Like almost all living history units, all the members come from all walks of life, all ages and believe it or not, even both sexes. If your new to living history, then we all understand that this may seem like a daunting task and many questions will be going through your mind, what kit do I need? do I need to attend every event? how much is everything going to cost? what if I can't find XYZ to buy? Trust me, we've all been there, this is why I have started putting all these together. We also understand that buying everything in one hit can be crazy expensive as well as daunting! The KIT pages called will go into more detail into what you really need as a minimum, rather than required. What to buy and what not to buy! Also there are thousands of items which you may want to buy and add to your new airborne persona.
We attend shows all around the UK. If I had my way we would be out every weekend and all the shows would be local to me. Of course it doesn't work like that and travel does have to be factored into it. We may have a member that lives close to you, if so, it maybe possible to share transport, after all, chipping in for some petrol is never to be sniffed at. Literally! Some shows will clash with other things in your life, it happens to us all. Just let us know you can't come and its as easy as that. If you can't come to any for an entire season, so be it. It'll be a terrible year for you, but that happens.
What to expect at a show
All events start the same way, a lot of hard work!
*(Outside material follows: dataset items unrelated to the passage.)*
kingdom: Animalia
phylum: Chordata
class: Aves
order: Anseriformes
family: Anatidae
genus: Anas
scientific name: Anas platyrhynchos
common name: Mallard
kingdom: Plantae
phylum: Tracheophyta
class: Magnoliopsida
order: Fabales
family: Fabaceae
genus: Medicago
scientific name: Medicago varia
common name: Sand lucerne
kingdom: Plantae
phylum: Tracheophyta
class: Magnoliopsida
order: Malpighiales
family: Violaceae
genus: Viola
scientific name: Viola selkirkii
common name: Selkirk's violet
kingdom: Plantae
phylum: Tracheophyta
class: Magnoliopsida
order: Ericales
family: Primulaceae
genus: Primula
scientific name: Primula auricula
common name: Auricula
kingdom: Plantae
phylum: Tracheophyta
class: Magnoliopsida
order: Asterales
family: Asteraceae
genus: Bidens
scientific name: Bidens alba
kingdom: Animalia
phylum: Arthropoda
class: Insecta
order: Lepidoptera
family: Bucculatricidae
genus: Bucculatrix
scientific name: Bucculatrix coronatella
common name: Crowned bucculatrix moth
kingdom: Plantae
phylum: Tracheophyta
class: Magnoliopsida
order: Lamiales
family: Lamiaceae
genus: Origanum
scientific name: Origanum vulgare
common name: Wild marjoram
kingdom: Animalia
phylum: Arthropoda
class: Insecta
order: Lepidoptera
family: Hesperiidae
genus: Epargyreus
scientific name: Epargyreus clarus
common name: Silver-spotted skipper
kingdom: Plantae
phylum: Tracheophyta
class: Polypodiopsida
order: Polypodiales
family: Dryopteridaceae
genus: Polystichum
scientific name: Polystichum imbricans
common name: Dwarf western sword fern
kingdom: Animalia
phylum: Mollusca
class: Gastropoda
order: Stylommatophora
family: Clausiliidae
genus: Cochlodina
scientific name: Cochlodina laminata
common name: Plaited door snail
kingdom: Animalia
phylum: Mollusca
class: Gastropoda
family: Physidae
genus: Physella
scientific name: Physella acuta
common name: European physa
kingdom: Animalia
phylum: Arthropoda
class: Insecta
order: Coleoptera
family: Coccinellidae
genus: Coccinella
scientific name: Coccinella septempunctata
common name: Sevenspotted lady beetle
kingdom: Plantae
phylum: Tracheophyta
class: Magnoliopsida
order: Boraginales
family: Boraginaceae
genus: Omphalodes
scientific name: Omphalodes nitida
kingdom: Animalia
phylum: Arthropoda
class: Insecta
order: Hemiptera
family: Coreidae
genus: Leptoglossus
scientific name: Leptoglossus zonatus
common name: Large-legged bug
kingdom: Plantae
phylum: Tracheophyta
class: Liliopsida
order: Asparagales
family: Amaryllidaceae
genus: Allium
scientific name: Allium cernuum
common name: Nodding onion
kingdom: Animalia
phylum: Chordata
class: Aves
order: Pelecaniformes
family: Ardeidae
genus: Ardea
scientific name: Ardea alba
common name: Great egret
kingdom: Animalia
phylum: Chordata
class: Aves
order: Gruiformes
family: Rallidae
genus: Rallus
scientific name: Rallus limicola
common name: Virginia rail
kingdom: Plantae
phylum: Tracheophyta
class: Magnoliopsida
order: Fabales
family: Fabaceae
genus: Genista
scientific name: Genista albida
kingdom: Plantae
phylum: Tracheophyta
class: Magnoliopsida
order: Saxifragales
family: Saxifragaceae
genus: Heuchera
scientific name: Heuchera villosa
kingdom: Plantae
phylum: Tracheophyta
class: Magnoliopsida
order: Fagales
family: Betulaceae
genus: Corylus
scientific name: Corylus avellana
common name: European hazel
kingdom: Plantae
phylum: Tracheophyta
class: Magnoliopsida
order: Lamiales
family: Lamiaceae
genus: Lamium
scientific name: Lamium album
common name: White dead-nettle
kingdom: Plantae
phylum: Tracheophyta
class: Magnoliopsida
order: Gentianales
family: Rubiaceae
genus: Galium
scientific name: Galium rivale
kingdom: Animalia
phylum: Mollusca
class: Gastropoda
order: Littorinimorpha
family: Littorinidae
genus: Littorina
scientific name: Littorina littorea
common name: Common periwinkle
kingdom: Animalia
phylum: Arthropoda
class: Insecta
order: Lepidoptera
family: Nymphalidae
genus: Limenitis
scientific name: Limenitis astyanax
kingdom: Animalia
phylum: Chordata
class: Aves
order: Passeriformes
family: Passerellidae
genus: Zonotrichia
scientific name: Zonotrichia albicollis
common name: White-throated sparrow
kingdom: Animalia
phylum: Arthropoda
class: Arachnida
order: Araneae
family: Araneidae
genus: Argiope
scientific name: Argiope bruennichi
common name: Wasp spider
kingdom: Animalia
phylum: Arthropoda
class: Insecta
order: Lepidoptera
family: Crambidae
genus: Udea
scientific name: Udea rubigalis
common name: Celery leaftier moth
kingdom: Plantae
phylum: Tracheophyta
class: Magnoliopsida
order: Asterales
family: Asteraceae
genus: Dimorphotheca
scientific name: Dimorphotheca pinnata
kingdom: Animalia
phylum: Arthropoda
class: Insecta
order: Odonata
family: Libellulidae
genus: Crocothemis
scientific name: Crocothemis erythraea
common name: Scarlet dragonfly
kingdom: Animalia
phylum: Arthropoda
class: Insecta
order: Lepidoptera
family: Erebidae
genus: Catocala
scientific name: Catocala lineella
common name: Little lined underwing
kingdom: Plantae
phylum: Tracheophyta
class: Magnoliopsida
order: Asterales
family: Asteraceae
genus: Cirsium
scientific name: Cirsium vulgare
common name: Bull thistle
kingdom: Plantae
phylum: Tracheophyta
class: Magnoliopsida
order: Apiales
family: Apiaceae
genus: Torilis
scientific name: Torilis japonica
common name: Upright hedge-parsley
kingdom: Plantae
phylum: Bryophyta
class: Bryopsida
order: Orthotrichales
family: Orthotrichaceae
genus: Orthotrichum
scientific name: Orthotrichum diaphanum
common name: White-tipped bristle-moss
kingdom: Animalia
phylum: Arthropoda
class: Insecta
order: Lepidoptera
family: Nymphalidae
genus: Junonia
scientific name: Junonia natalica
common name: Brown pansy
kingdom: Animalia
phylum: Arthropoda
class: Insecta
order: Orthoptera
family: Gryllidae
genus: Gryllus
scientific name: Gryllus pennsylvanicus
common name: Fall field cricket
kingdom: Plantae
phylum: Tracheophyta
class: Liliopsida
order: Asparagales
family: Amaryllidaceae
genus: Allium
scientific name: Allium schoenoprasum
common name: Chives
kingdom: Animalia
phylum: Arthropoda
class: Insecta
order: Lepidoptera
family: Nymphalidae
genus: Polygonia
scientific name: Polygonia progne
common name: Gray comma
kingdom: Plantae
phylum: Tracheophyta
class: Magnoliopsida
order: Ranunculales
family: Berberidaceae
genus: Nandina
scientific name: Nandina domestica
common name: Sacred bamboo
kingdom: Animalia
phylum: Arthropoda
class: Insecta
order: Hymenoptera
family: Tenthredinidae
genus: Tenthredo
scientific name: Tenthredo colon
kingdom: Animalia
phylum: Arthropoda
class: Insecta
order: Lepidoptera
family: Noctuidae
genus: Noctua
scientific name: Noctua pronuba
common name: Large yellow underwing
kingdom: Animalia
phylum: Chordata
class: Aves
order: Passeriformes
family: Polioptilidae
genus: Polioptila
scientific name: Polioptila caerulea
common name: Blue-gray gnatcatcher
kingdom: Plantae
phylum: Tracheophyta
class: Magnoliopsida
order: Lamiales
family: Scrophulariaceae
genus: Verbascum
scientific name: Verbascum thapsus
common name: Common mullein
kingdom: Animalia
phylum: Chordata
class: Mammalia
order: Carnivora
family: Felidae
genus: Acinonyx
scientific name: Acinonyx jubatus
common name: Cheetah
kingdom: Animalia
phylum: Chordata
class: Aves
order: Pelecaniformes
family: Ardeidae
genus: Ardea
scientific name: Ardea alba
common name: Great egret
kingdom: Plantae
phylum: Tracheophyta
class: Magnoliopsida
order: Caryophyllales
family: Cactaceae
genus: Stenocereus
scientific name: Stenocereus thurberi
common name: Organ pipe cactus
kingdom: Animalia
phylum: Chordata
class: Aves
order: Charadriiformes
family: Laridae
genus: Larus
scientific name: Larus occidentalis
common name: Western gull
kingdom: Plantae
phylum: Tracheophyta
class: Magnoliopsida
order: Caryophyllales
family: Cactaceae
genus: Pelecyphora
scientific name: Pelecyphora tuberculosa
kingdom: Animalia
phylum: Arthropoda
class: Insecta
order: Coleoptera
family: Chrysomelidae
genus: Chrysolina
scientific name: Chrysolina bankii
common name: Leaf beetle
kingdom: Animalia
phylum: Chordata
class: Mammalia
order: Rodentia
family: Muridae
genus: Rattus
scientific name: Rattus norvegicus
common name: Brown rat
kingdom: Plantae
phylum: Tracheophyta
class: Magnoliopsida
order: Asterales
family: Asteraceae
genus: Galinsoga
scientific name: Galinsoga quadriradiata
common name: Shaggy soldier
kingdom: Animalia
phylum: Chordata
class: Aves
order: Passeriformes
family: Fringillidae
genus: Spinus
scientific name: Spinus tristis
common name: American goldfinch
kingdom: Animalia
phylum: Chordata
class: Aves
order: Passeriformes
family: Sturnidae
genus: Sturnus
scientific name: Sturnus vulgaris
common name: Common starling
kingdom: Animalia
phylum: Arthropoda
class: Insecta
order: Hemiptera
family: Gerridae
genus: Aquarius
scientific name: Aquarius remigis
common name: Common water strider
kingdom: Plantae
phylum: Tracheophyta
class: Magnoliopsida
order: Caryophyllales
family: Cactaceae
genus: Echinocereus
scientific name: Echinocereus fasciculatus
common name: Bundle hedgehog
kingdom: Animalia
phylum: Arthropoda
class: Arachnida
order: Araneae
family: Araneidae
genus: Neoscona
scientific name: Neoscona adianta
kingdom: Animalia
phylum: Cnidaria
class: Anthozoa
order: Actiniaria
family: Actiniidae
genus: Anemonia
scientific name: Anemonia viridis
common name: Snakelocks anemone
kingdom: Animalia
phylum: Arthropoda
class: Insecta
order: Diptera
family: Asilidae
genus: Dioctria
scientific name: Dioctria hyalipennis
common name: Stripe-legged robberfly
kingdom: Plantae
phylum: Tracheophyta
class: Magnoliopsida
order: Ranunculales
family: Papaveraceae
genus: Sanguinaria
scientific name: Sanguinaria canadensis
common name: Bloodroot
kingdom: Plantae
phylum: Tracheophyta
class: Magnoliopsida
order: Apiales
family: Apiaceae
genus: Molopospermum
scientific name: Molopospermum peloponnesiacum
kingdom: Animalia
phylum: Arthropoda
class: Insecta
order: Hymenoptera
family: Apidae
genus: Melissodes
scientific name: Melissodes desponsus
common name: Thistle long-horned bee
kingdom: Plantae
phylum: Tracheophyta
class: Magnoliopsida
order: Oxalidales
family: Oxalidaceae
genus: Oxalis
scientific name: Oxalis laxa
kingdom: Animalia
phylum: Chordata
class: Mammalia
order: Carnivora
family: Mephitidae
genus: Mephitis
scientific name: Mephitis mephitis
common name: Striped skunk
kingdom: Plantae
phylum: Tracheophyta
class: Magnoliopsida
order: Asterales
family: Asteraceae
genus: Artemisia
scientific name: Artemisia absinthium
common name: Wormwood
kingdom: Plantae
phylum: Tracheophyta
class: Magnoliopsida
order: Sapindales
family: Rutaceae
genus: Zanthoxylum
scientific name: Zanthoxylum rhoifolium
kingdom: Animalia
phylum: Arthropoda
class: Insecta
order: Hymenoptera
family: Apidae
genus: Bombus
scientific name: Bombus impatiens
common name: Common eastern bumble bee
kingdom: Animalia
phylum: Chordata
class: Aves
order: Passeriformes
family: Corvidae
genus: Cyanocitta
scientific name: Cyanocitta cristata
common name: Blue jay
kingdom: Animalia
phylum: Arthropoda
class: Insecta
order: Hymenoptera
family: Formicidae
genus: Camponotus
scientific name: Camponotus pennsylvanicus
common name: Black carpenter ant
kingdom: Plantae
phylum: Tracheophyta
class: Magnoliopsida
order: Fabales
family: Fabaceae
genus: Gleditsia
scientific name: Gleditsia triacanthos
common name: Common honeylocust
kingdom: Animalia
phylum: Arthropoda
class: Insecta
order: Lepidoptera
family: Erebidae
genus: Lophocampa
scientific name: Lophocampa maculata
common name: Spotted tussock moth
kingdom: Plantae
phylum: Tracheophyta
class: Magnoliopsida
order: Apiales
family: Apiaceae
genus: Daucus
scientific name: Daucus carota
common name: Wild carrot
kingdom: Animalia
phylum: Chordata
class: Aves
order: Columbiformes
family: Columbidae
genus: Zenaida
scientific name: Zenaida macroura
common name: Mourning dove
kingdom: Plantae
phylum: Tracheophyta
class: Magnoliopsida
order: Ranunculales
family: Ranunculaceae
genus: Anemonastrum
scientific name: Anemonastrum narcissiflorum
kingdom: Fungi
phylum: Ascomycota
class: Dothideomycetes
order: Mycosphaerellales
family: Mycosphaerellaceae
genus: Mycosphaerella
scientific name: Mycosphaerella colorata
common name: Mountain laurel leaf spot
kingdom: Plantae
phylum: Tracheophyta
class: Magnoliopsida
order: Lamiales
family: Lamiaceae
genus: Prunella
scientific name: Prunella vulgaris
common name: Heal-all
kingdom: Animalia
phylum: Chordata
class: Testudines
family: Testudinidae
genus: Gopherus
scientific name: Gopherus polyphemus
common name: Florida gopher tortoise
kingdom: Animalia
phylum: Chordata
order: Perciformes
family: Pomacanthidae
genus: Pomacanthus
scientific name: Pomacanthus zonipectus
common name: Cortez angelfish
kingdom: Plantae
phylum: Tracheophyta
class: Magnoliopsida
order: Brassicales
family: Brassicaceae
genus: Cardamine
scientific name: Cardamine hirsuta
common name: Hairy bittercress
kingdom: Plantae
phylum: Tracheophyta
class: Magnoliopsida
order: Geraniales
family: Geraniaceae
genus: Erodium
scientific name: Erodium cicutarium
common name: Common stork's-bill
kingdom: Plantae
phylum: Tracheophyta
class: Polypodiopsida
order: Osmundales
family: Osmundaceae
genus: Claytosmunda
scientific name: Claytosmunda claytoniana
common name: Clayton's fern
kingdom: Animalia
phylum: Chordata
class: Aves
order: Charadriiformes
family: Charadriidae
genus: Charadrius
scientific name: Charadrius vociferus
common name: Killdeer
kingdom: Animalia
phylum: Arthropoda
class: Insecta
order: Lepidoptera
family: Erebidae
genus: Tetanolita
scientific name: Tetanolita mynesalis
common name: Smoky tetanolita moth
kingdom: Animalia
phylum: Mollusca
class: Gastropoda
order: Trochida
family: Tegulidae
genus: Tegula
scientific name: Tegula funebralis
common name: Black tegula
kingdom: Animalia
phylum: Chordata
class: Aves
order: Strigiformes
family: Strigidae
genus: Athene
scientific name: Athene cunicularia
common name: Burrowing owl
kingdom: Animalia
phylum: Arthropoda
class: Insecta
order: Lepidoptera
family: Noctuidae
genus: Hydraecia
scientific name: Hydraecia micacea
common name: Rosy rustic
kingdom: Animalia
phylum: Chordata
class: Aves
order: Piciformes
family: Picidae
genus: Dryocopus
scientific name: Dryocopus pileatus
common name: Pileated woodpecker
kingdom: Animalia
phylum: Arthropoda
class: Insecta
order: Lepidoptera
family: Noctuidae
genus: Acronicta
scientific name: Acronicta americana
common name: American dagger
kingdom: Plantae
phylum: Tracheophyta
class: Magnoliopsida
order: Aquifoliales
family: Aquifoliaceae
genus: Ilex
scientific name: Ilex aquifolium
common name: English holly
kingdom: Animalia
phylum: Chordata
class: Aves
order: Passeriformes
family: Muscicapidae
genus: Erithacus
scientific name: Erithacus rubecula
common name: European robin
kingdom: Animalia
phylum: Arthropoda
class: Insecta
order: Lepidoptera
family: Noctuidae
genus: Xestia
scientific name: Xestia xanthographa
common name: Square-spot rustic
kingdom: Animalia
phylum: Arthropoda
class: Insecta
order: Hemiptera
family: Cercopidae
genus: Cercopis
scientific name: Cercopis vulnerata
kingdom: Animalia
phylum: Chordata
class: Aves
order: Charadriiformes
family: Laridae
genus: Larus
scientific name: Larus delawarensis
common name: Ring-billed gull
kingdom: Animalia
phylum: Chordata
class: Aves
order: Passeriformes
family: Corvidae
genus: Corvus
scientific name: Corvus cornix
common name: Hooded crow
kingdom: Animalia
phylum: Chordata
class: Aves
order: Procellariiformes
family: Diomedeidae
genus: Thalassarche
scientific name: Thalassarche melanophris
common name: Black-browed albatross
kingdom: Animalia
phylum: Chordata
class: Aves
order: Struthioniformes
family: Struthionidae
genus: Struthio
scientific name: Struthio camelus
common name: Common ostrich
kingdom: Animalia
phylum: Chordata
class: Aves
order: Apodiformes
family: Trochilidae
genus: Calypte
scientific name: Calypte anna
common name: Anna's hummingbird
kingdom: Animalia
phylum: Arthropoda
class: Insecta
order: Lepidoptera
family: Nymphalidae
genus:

Either in putting up all the tents, not just your own, but we all pitch up and get everything assembled. Sorting out positions and the display. Most events, we would set up the day before the public arrived, so after the work is done you're left with a nice peaceful rest of the day either seeing what the site has to offer or relaxing with the everyone just eating and drinking.
Next morning expect to be woken early, usually by the S/Sgt shouting! However, don't let this put you off as almost every event this is a call to start making breakfast! After breakfast is done with, it's time to kit up and be on show for the public, expect them to ask lots of random questions. Sometimes rather daft and sometimes intelligence questions... you just never know. If you don't know the answer, say so. Don't agree with the nonsense they might tell you. They will have heard loads of BS from other groups. Lets try and give them actual facts and information, not the usual dribble, myths and nonsense that we have all heard a thousands times over.
Some times we drill, marching is always comical, which proves who knows their left from their right! Trust me, it's easy when you not standing in the open being watched by the public, however as soon as you hear "Right turn...." someone will always turn the wrong way. I'm sure some of us do it on purpose... at least that's their excuses! We have also done unarmed combat lessons, which was by far the most entertaining things I have ever done for the amusement of the public.
These sorts of task get repeated over a weekend until its time to pack down. Everyone packs their personal kit away, strike their tents and rolls them into kit bags. Once everything is packed away in cars, we all say our goodbyes until the next event or we meet up in between.
Hopefully that gives you an idea of what may happen at an event.
Please note, lots of the information around which uniforms to buy is all geared specifically at 2/502 PIR.